Martinhosmart / Getty Images

É o que explica Priscila Schreiner, procuradora da República e membro do Grupo de Combate aos Crimes Cibernéticos.

O mesmo vale para quem acha que é ok postar agressões e mensagens ofensivas: se você não diria isso publicamente, por que acha que está tudo bem dizer na internet? "As consequências para quem é enquadrado podem ser graves.
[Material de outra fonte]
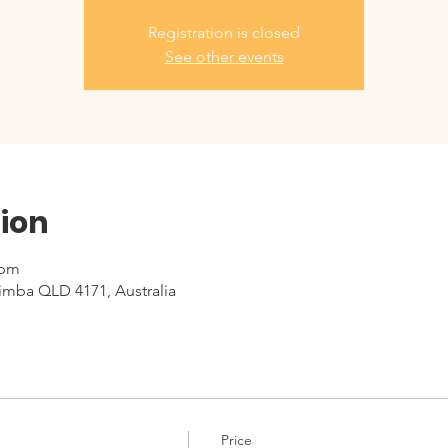
Registration is closed
See other events
ion
 pm
imba QLD 4171, Australia
Price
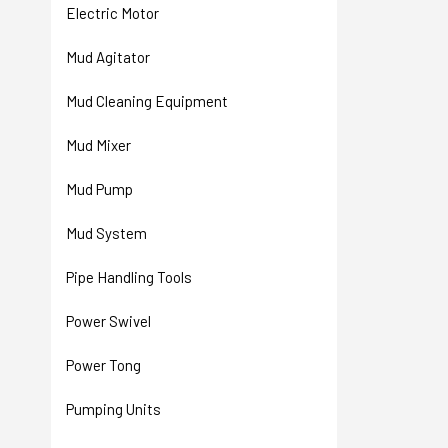
Electric Motor
Mud Agitator
Mud Cleaning Equipment
Mud Mixer
Mud Pump
Mud System
Pipe Handling Tools
Power Swivel
Power Tong
Pumping Units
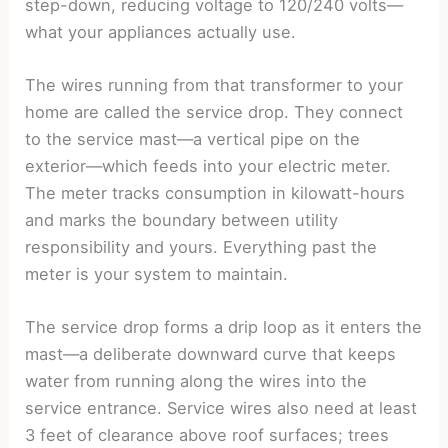
step-down, reducing voltage to 120/240 volts—
what your appliances actually use.
The wires running from that transformer to your
home are called the service drop. They connect
to the service mast—a vertical pipe on the
exterior—which feeds into your electric meter.
The meter tracks consumption in kilowatt-hours
and marks the boundary between utility
responsibility and yours. Everything past the
meter is your system to maintain.
The service drop forms a drip loop as it enters the
mast—a deliberate downward curve that keeps
water from running along the wires into the
service entrance. Service wires also need at least
3 feet of clearance above roof surfaces; trees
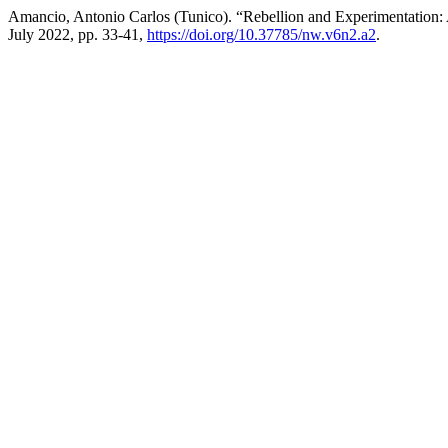
Amancio, Antonio Carlos (Tunico). “Rebellion and Experimentation:
July 2022, pp. 33-41,
https://doi.org/10.37785/nw.v6n2.a2
.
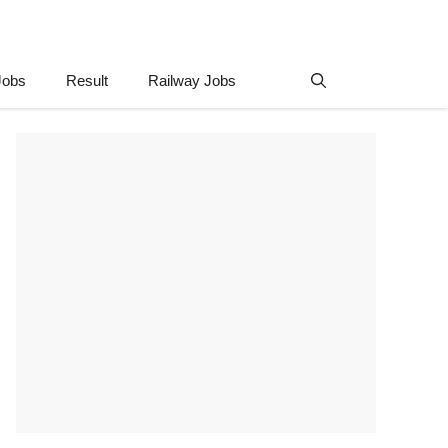
Jobs
Result
Railway Jobs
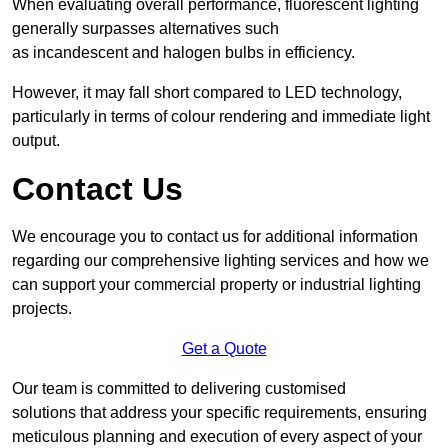
When evaluating overall performance, fluorescent lighting
generally surpasses alternatives such
as incandescent and halogen bulbs in efficiency.
However, it may fall short compared to LED technology,
particularly in terms of colour rendering and immediate light
output.
Contact Us
We encourage you to contact us for additional information
regarding our comprehensive lighting services and how we
can support your commercial property or industrial lighting
projects.
Get a Quote
Our team is committed to delivering customised
solutions that address your specific requirements, ensuring
meticulous planning and execution of every aspect of your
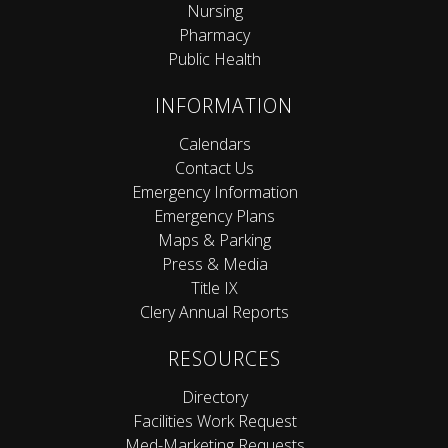
Nursing
Pharmacy
Public Health
INFORMATION
Calendars
Contact Us
Emergency Information
Emergency Plans
Maps & Parking
Press & Media
Title IX
Clery Annual Reports
RESOURCES
Directory
Facilities Work Request
Med-Marketing Requests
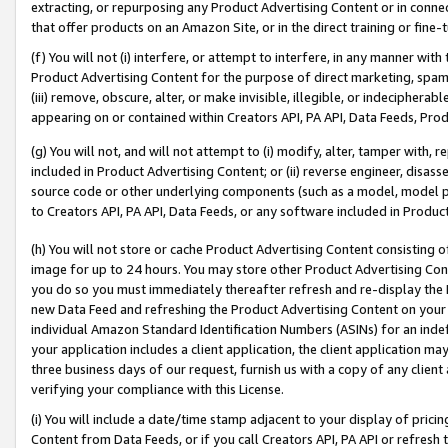
extracting, or repurposing any Product Advertising Content or in connec
that offer products on an Amazon Site, or in the direct training or fin
(f) You will not (i) interfere, or attempt to interfere, in any manner wit
Product Advertising Content for the purpose of direct marketing, spammi
(iii) remove, obscure, alter, or make invisible, illegible, or indecipherab
appearing on or contained within Creators API, PA API, Data Feeds, Prod
(g) You will not, and will not attempt to (i) modify, alter, tamper with,
included in Product Advertising Content; or (ii) reverse engineer, disa
source code or other underlying components (such as a model, model pa
to Creators API, PA API, Data Feeds, or any software included in Produc
(h) You will not store or cache Product Advertising Content consisting 
image for up to 24 hours. You may store other Product Advertising Cont
you do so you must immediately thereafter refresh and re-display the P
new Data Feed and refreshing the Product Advertising Content on your 
individual Amazon Standard Identification Numbers (ASINs) for an indefi
your application includes a client application, the client application m
three business days of our request, furnish us with a copy of any clien
verifying your compliance with this License.
(i) You will include a date/time stamp adjacent to your display of prici
Content from Data Feeds, or if you call Creators API, PA API or refresh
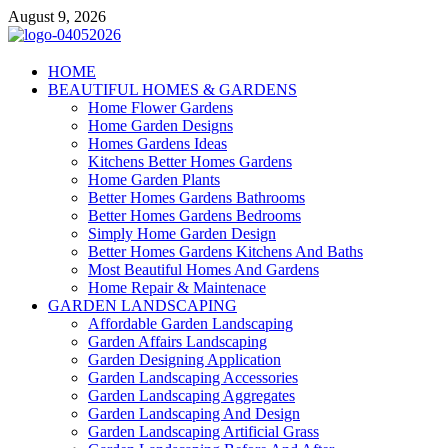
Skip
August 9, 2026
to
content
Giercuj
HOME
BEAUTIFUL HOMES & GARDENS
Home And Garden
Home Flower Gardens
Home Garden Designs
Homes Gardens Ideas
Kitchens Better Homes Gardens
Home Garden Plants
Better Homes Gardens Bathrooms
Better Homes Gardens Bedrooms
Simply Home Garden Design
Better Homes Gardens Kitchens And Baths
Most Beautiful Homes And Gardens
Home Repair & Maintenace
GARDEN LANDSCAPING
Affordable Garden Landscaping
Garden Affairs Landscaping
Garden Designing Application
Garden Landscaping Accessories
Garden Landscaping Aggregates
Garden Landscaping And Design
Garden Landscaping Artificial Grass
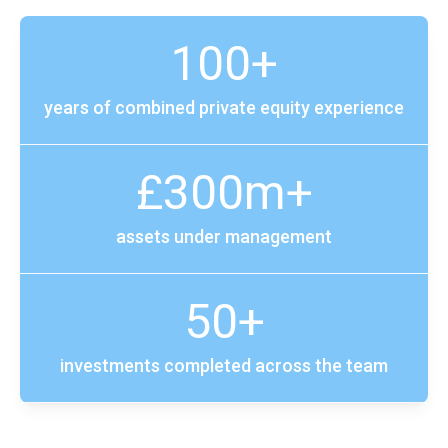
100+
years of combined private equity experience
£300m+
assets under management
50+
investments completed across the team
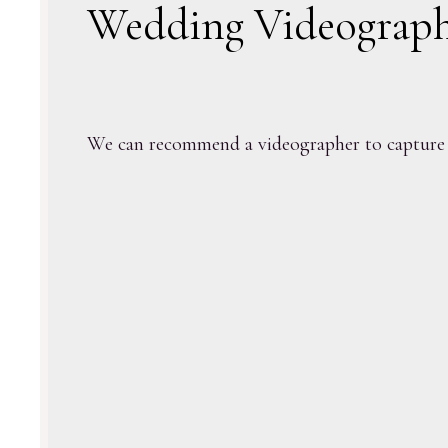
Wedding Videograp
We can recommend a videographer to capture 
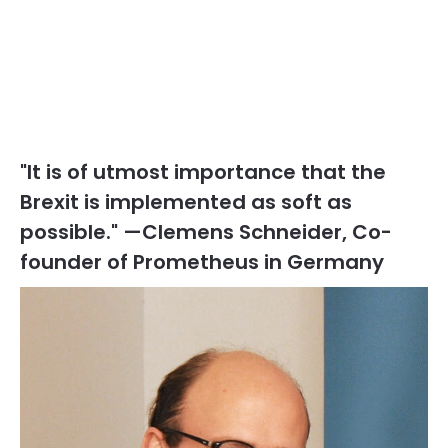
"It is of utmost importance that the
Brexit is implemented as soft as
possible." —Clemens Schneider, Co-
founder of Prometheus in Germany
As pessoas não estão mais ficando caladas, elas estão denunciando cada vez mais", diz Priscila.

Lembre-se de que pode ser até mais fácil investigar um caso na internet do que na "vida real". Os criminosos não estão totalmente protegidos.

Fad1986 / Getty Images

"Depois que a pessoa noticia um crime de ódio, contra ela mesma ou contra um grupo de pessoas, ela chega aqui no Ministério Público e a gente já vai analisar sem necessidade de ordem judicial", explica a promotora.

Ela conta que o promotor pode arquivar o caso, se entender que não configura crime, ou dar continuidade no processo, pedindo para o juiz uma autorização judicial para que seja dado o acesso aos dados cadastrais da conta da qual saiu aquela ofensa. "E daí vem a denúncia por crime de ódio e vai a juízo, com interrogatório, perícia técnica e tudo mais", explica a promotora. "Os peritos são muito bons. Tudo deixa rastros na internet”, diz.